- **DIRECTIONS FOR THIS TASK**:
Retype the whole listing below exactly, keeping every picture out of it.

- **DATA**:
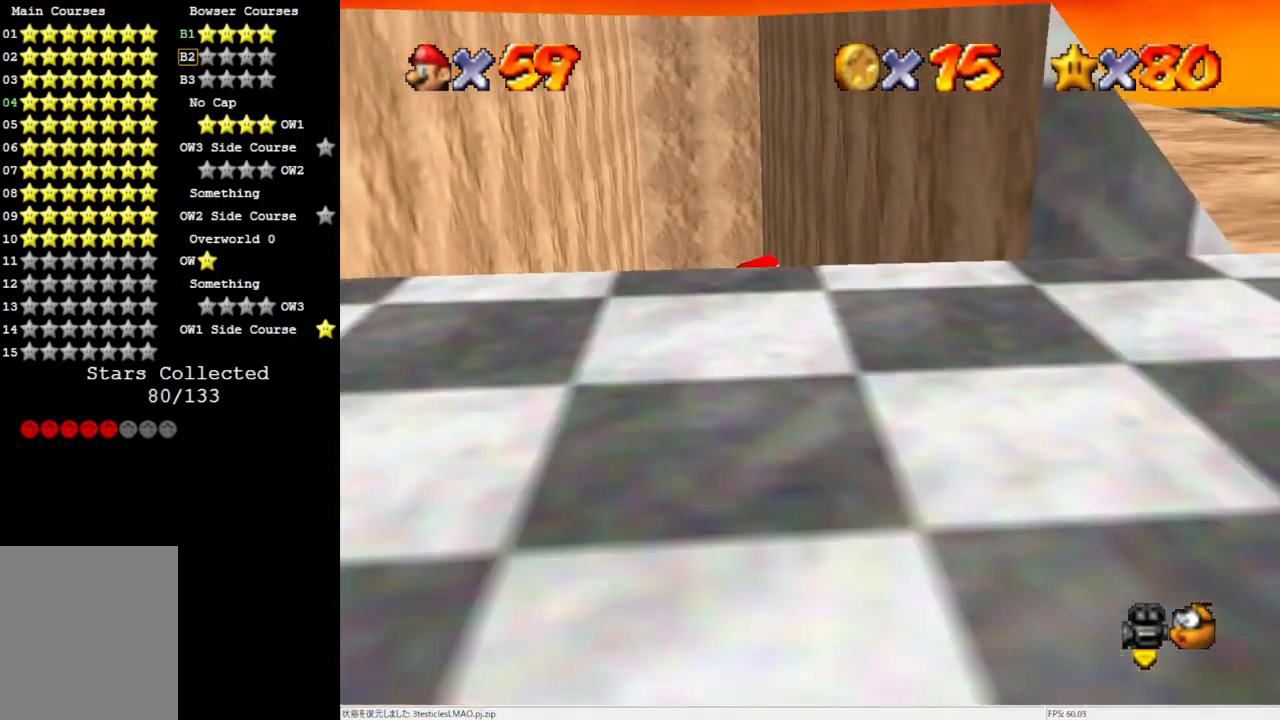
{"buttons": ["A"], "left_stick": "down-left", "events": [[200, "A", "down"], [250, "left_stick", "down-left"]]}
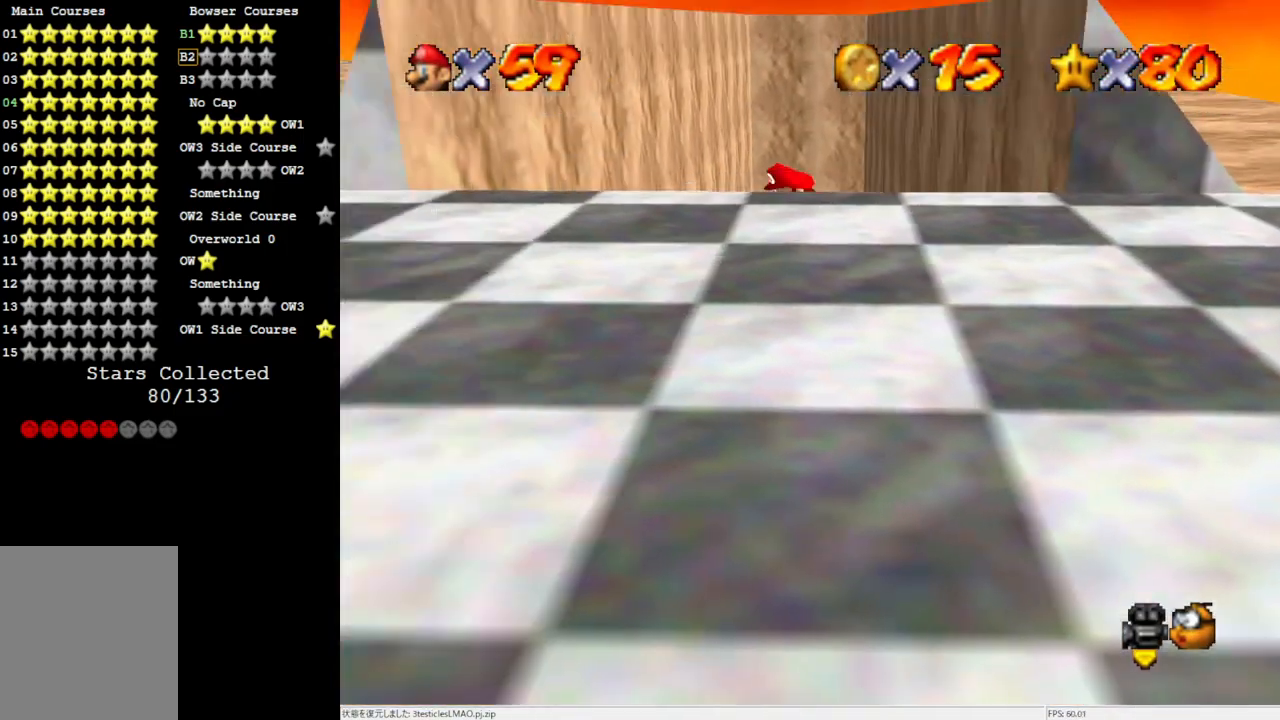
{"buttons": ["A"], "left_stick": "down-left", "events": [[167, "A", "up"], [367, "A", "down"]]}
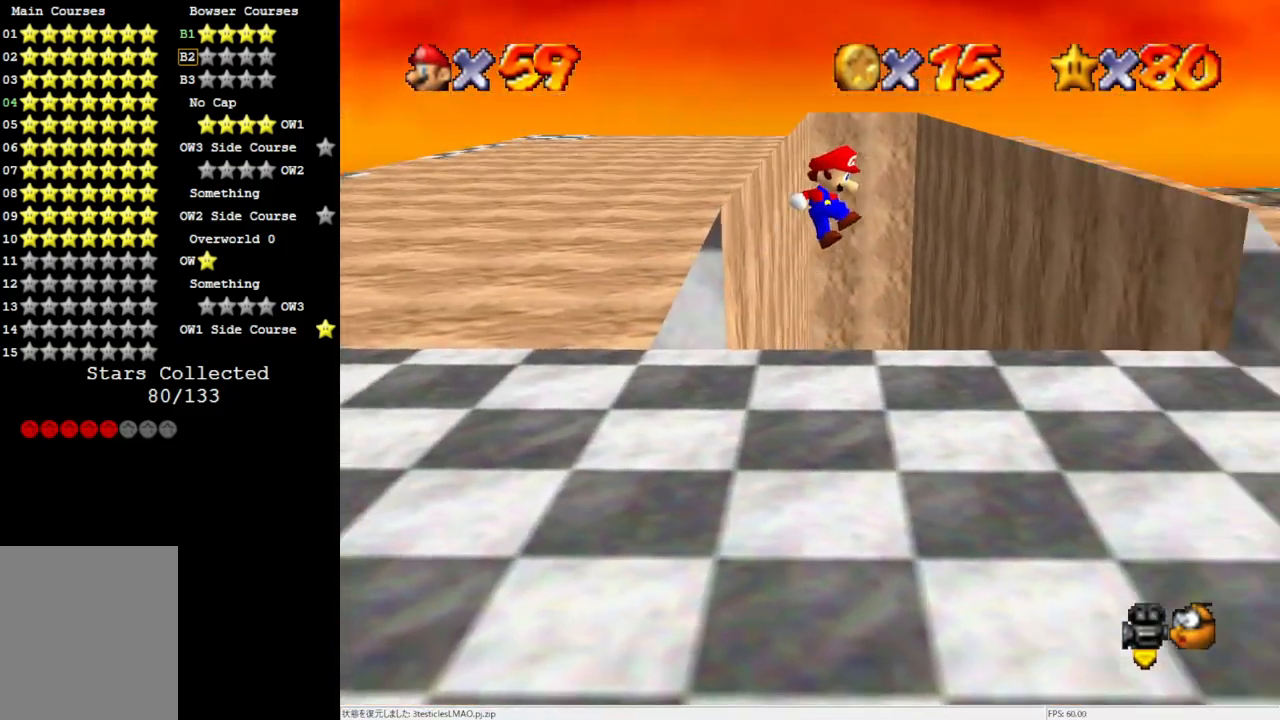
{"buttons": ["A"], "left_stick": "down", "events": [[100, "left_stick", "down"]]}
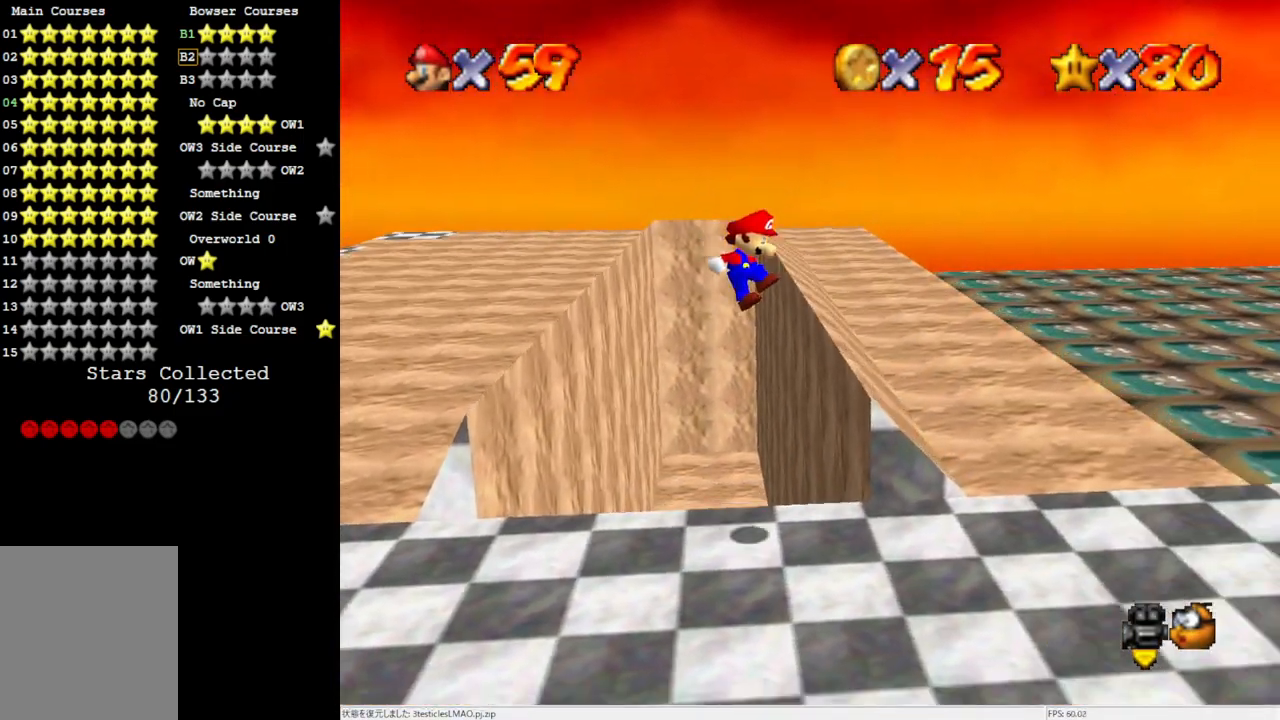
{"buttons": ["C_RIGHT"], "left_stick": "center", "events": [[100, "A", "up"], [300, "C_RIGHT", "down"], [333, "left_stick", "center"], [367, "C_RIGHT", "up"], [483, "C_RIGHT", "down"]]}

- **ANSWER TO THIS TASK**:
{"buttons": ["A"], "left_stick": "down-left", "events": [[200, "A", "down"], [250, "left_stick", "down-left"]]}
{"buttons": ["A"], "left_stick": "down-left", "events": [[167, "A", "up"], [367, "A", "down"]]}
{"buttons": ["A"], "left_stick": "down", "events": [[100, "left_stick", "down"]]}
{"buttons": ["C_RIGHT"], "left_stick": "center", "events": [[100, "A", "up"], [300, "C_RIGHT", "down"], [333, "left_stick", "center"], [367, "C_RIGHT", "up"], [483, "C_RIGHT", "down"]]}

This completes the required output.